U.S. Department of Transportation
Federal Highway Administration
The number of fatal crashes occurring in daylight is about the same as those that occur in darkness. However, the nighttime fatality rate is three times the daytime rate because only 25 percent of vehicle miles traveled (VMT) occur at night. At nighttime, vehicles traveling at higher speeds may not have the ability to stop once a hazard or change in the road ahead becomes visible by the headlights. Therefore, lighting can be applied continuously along segments and at spot locations such as intersections and pedestrian crossings in order to reduce the chances of a crash.
Adequate lighting (i.e., at or above minimum acceptable standards) is based on research recommending horizontal and vertical illuminance levels to provide safety benefits to all users of the roadway environment. Adequate lighting can also provide benefits in terms of personal security for pedestrians, wheelchair and other mobility device users, bicyclists, and transit users as they travel along and across roadways.

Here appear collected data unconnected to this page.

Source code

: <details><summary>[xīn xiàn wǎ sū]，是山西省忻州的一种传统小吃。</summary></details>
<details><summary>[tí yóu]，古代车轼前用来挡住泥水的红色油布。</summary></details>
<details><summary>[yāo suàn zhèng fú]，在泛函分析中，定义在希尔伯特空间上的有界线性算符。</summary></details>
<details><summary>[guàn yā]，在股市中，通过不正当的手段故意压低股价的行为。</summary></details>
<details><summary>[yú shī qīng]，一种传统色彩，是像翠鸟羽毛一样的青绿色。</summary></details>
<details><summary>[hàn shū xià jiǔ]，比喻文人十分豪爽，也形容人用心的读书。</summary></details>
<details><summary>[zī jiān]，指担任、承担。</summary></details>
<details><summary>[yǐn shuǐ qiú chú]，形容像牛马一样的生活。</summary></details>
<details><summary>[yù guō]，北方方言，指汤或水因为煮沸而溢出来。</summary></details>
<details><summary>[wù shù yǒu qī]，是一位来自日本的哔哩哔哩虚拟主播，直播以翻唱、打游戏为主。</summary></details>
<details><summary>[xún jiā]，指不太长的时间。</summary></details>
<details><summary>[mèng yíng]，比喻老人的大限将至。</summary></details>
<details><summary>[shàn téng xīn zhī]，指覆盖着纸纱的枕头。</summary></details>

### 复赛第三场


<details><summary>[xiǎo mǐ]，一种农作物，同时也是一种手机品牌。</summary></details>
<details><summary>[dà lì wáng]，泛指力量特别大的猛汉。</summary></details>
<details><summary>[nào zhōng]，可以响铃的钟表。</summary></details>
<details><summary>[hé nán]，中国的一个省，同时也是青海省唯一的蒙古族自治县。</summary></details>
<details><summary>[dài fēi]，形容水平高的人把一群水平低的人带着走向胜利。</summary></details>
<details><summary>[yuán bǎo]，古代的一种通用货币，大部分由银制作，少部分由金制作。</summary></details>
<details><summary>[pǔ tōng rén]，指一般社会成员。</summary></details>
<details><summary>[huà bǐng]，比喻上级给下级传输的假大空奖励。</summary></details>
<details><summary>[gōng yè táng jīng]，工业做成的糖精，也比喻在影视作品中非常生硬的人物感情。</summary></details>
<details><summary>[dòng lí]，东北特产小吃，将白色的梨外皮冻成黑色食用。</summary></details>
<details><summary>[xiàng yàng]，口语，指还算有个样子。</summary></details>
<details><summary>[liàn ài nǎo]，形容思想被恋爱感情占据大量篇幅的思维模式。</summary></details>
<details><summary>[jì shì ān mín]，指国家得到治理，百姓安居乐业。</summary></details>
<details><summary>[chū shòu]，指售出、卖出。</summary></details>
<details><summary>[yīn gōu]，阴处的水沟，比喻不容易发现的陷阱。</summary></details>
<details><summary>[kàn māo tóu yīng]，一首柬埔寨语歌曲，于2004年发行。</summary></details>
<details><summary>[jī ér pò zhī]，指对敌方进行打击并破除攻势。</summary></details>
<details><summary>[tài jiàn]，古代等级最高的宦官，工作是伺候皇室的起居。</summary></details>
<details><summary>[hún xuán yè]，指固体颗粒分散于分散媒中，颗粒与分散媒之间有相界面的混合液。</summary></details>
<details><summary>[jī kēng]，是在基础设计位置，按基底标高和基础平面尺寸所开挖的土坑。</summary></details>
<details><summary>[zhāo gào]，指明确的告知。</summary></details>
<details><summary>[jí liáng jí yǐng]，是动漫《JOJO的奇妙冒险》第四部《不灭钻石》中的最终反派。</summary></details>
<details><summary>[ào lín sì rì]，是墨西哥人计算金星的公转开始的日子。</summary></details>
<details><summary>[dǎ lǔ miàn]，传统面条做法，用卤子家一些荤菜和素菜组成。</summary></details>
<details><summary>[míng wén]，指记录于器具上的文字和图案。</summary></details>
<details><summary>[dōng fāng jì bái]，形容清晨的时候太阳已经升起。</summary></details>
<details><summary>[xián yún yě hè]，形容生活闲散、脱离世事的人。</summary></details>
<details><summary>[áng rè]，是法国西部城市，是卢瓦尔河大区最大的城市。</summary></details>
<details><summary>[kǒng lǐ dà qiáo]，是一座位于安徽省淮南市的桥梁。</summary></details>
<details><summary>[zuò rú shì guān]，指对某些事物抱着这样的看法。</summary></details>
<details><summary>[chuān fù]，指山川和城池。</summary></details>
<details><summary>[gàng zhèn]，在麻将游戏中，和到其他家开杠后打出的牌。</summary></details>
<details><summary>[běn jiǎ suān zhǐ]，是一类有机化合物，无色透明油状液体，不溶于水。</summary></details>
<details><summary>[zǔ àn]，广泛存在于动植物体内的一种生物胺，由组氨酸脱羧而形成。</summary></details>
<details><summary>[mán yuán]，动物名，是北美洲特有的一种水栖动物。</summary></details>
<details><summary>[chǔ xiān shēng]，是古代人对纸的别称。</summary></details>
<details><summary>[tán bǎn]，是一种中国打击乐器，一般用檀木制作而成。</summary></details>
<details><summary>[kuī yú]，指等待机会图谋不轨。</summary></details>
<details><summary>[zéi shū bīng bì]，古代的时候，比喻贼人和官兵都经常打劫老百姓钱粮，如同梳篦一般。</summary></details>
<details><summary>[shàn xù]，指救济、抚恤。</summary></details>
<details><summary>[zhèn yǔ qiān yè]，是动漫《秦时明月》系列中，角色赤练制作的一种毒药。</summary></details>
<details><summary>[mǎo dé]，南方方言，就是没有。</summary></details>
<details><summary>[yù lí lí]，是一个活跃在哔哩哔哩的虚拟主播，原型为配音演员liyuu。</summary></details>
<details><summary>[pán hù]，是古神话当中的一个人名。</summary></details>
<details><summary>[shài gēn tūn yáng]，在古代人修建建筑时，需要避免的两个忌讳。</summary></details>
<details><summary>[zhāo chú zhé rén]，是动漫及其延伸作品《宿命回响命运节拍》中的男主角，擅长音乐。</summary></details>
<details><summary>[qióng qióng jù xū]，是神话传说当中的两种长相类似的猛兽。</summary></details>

Research indicates that continuous lighting on both rural and urban highways (including freeways) has an established safety benefit for motorized vehicles.1 Agencies can provide adequate visibility of the roadway and its users through the uniform application of lighting that provides full coverage along the roadway and the strategic placement of lighting where it is needed the most.
Intersections and Pedestrian Crossings
Increased visibility at intersections at nighttime is important since various modes of travel cross paths at these locations. Agencies should consider providing lighting to intersections based on factors such as a history of crashes at nighttime, traffic volume, the volume of non-motorized users, the presence of crosswalks and raised medians, and the presence of transit stops and boarding volumes.

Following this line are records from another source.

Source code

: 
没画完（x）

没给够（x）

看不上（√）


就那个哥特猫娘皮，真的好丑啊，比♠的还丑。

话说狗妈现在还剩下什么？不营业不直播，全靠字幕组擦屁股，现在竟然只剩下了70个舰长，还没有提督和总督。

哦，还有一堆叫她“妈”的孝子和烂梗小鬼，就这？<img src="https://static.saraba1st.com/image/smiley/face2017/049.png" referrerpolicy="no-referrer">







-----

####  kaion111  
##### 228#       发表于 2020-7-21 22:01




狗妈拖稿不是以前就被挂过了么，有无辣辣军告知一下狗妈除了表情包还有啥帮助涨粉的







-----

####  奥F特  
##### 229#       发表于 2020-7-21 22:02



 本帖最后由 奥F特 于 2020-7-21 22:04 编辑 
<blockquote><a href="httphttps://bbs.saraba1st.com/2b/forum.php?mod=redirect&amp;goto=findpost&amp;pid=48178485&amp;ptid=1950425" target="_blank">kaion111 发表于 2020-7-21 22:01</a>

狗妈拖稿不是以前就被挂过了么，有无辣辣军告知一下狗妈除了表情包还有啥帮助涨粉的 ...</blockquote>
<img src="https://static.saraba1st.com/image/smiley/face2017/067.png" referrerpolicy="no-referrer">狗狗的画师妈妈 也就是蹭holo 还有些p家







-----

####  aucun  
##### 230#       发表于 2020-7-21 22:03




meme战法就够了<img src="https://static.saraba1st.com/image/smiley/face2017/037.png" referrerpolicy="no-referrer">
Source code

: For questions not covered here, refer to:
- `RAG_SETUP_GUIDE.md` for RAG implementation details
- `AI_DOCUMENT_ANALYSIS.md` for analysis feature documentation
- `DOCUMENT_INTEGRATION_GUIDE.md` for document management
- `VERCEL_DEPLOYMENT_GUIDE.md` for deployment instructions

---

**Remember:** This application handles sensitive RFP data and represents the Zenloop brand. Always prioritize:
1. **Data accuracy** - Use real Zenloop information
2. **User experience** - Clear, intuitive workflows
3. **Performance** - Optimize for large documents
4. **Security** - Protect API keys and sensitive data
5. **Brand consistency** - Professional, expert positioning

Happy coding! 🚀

Most new lighting installations are made with breakaway features, shielded, or placed far enough from the roadway to reduce the probability and/or severity of fixed-object crashes. Modern lighting technology gives precise control with minimal excessive light affecting the nighttime sky or spilling over to adjacent properties. Agencies can equitably engage with underserved communities to determine where and how new and improved lighting can most benefit the community by considering their priorities, including eliminating crash disparities, connecting to essential neighborhood services, improving active transportation routes, and promoting personal safety.
2. (CMF ID: 2376) Ye et al. A Simultaneous Equations Model of Crash Frequency By Collision Type for Rural Intersections, 87th Annual Meeting of the Transportation Research Board, (2008).